### Exercise requirements
Word for word, repeat every entry that appears below.

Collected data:

____________________

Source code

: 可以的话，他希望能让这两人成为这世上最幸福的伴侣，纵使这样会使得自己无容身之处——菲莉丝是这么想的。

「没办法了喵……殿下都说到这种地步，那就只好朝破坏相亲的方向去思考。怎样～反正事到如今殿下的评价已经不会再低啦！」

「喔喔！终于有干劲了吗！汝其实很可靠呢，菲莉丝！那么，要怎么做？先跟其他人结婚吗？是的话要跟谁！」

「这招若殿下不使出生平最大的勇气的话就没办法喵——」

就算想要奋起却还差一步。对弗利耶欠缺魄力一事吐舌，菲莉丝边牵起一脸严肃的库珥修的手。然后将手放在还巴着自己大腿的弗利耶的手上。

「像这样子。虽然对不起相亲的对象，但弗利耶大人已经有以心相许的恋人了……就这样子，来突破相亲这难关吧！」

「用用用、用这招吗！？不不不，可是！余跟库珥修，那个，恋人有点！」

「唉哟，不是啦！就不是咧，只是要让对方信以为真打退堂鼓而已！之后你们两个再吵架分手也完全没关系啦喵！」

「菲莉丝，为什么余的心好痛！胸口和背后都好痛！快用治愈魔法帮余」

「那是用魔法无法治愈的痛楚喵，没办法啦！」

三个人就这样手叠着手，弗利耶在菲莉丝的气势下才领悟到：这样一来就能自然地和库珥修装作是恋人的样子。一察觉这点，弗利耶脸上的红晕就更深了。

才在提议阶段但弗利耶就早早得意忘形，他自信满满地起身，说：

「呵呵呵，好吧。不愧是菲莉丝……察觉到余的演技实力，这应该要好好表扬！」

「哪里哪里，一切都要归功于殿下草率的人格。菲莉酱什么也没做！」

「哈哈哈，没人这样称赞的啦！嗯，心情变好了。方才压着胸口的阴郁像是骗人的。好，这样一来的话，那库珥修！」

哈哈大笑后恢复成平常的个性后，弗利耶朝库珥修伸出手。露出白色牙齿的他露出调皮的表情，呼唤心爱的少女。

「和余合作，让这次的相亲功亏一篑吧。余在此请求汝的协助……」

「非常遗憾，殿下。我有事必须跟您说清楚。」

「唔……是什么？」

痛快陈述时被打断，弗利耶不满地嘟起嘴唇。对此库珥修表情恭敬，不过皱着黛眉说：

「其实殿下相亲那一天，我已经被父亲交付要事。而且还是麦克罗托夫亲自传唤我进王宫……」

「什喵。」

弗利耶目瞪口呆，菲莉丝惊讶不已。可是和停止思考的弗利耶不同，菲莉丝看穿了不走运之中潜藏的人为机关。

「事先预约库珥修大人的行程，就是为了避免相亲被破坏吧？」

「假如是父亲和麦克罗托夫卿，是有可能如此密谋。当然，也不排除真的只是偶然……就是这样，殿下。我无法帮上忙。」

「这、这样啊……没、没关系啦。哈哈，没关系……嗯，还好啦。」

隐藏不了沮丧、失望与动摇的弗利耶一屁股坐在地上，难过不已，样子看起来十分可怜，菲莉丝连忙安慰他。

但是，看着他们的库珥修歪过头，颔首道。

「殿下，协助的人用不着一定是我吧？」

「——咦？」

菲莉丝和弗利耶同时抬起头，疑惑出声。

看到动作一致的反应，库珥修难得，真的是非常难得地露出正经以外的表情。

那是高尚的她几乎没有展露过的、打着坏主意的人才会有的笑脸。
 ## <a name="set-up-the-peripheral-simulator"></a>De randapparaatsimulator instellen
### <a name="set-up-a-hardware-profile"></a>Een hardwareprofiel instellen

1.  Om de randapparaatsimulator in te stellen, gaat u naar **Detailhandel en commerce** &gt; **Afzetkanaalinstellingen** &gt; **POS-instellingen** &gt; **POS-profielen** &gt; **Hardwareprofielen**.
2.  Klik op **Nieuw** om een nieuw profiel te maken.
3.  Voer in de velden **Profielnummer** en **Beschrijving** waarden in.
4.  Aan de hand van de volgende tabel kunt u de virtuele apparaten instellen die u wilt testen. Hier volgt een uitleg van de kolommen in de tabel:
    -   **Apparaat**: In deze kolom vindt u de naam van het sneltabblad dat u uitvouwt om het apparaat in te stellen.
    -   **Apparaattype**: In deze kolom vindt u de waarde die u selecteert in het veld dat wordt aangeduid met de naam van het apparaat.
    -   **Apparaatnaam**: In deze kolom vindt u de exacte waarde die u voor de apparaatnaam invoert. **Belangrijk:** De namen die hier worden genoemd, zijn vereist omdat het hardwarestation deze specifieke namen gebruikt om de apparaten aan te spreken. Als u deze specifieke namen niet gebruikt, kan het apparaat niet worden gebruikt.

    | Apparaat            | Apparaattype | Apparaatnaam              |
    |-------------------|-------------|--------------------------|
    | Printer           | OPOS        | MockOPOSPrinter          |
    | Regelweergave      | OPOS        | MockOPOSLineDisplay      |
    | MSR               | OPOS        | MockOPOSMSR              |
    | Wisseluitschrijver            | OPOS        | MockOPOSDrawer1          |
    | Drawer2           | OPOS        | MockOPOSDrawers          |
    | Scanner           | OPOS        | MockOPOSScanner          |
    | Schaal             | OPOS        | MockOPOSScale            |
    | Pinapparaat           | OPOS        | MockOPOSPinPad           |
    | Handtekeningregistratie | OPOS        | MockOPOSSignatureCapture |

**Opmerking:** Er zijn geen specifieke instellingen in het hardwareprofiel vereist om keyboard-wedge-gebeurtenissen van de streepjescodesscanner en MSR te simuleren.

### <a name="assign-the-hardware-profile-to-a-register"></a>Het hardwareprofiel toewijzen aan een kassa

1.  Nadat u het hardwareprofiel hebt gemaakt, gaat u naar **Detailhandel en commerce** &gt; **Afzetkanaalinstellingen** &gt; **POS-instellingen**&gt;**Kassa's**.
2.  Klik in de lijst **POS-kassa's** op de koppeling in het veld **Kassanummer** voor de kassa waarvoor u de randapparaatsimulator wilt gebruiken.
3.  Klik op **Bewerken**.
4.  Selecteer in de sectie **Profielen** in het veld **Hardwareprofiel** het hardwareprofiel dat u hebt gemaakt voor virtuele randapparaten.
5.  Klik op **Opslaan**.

____________________

### Solution to the problem
Source code

: 可以的话，他希望能让这两人成为这世上最幸福的伴侣，纵使这样会使得自己无容身之处——菲莉丝是这么想的。

「没办法了喵……殿下都说到这种地步，那就只好朝破坏相亲的方向去思考。怎样～反正事到如今殿下的评价已经不会再低啦！」

「喔喔！终于有干劲了吗！汝其实很可靠呢，菲莉丝！那么，要怎么做？先跟其他人结婚吗？是的话要跟谁！」

「这招若殿下不使出生平最大的勇气的话就没办法喵——」

就算想要奋起却还差一步。对弗利耶欠缺魄力一事吐舌，菲莉丝边牵起一脸严肃的库珥修的手。然后将手放在还巴着自己大腿的弗利耶的手上。

「像这样子。虽然对不起相亲的对象，但弗利耶大人已经有以心相许的恋人了……就这样子，来突破相亲这难关吧！」

「用用用、用这招吗！？不不不，可是！余跟库珥修，那个，恋人有点！」

「唉哟，不是啦！就不是咧，只是要让对方信以为真打退堂鼓而已！之后你们两个再吵架分手也完全没关系啦喵！」

「菲莉丝，为什么余的心好痛！胸口和背后都好痛！快用治愈魔法帮余」

「那是用魔法无法治愈的痛楚喵，没办法啦！」

三个人就这样手叠着手，弗利耶在菲莉丝的气势下才领悟到：这样一来就能自然地和库珥修装作是恋人的样子。一察觉这点，弗利耶脸上的红晕就更深了。

才在提议阶段但弗利耶就早早得意忘形，他自信满满地起身，说：

「呵呵呵，好吧。不愧是菲莉丝……察觉到余的演技实力，这应该要好好表扬！」

「哪里哪里，一切都要归功于殿下草率的人格。菲莉酱什么也没做！」

「哈哈哈，没人这样称赞的啦！嗯，心情变好了。方才压着胸口的阴郁像是骗人的。好，这样一来的话，那库珥修！」

哈哈大笑后恢复成平常的个性后，弗利耶朝库珥修伸出手。露出白色牙齿的他露出调皮的表情，呼唤心爱的少女。

「和余合作，让这次的相亲功亏一篑吧。余在此请求汝的协助……」

「非常遗憾，殿下。我有事必须跟您说清楚。」

「唔……是什么？」

痛快陈述时被打断，弗利耶不满地嘟起嘴唇。对此库珥修表情恭敬，不过皱着黛眉说：

「其实殿下相亲那一天，我已经被父亲交付要事。而且还是麦克罗托夫亲自传唤我进王宫……」

「什喵。」

弗利耶目瞪口呆，菲莉丝惊讶不已。可是和停止思考的弗利耶不同，菲莉丝看穿了不走运之中潜藏的人为机关。

「事先预约库珥修大人的行程，就是为了避免相亲被破坏吧？」

「假如是父亲和麦克罗托夫卿，是有可能如此密谋。当然，也不排除真的只是偶然……就是这样，殿下。我无法帮上忙。」

「这、这样啊……没、没关系啦。哈哈，没关系……嗯，还好啦。」

隐藏不了沮丧、失望与动摇的弗利耶一屁股坐在地上，难过不已，样子看起来十分可怜，菲莉丝连忙安慰他。

但是，看着他们的库珥修歪过头，颔首道。

「殿下，协助的人用不着一定是我吧？」

「——咦？」

菲莉丝和弗利耶同时抬起头，疑惑出声。

看到动作一致的反应，库珥修难得，真的是非常难得地露出正经以外的表情。

那是高尚的她几乎没有展露过的、打着坏主意的人才会有的笑脸。
 ## <a name="set-up-the-peripheral-simulator"></a>De randapparaatsimulator instellen
### <a name="set-up-a-hardware-profile"></a>Een hardwareprofiel instellen

1.  Om de randapparaatsimulator in te stellen, gaat u naar **Detailhandel en commerce** &gt; **Afzetkanaalinstellingen** &gt; **POS-instellingen** &gt; **POS-profielen** &gt; **Hardwareprofielen**.
2.  Klik op **Nieuw** om een nieuw profiel te maken.
3.  Voer in de velden **Profielnummer** en **Beschrijving** waarden in.
4.  Aan de hand van de volgende tabel kunt u de virtuele apparaten instellen die u wilt testen. Hier volgt een uitleg van de kolommen in de tabel:
    -   **Apparaat**: In deze kolom vindt u de naam van het sneltabblad dat u uitvouwt om het apparaat in te stellen.
    -   **Apparaattype**: In deze kolom vindt u de waarde die u selecteert in het veld dat wordt aangeduid met de naam van het apparaat.
    -   **Apparaatnaam**: In deze kolom vindt u de exacte waarde die u voor de apparaatnaam invoert. **Belangrijk:** De namen die hier worden genoemd, zijn vereist omdat het hardwarestation deze specifieke namen gebruikt om de apparaten aan te spreken. Als u deze specifieke namen niet gebruikt, kan het apparaat niet worden gebruikt.

    | Apparaat            | Apparaattype | Apparaatnaam              |
    |-------------------|-------------|--------------------------|
    | Printer           | OPOS        | MockOPOSPrinter          |
    | Regelweergave      | OPOS        | MockOPOSLineDisplay      |
    | MSR               | OPOS        | MockOPOSMSR              |
    | Wisseluitschrijver            | OPOS        | MockOPOSDrawer1          |
    | Drawer2           | OPOS        | MockOPOSDrawers          |
    | Scanner           | OPOS        | MockOPOSScanner          |
    | Schaal             | OPOS        | MockOPOSScale            |
    | Pinapparaat           | OPOS        | MockOPOSPinPad           |
    | Handtekeningregistratie | OPOS        | MockOPOSSignatureCapture |

**Opmerking:** Er zijn geen specifieke instellingen in het hardwareprofiel vereist om keyboard-wedge-gebeurtenissen van de streepjescodesscanner en MSR te simuleren.

### <a name="assign-the-hardware-profile-to-a-register"></a>Het hardwareprofiel toewijzen aan een kassa

1.  Nadat u het hardwareprofiel hebt gemaakt, gaat u naar **Detailhandel en commerce** &gt; **Afzetkanaalinstellingen** &gt; **POS-instellingen**&gt;**Kassa's**.
2.  Klik in de lijst **POS-kassa's** op de koppeling in het veld **Kassanummer** voor de kassa waarvoor u de randapparaatsimulator wilt gebruiken.
3.  Klik op **Bewerken**.
4.  Selecteer in de sectie **Profielen** in het veld **Hardwareprofiel** het hardwareprofiel dat u hebt gemaakt voor virtuele randapparaten.
5.  Klik op **Opslaan**.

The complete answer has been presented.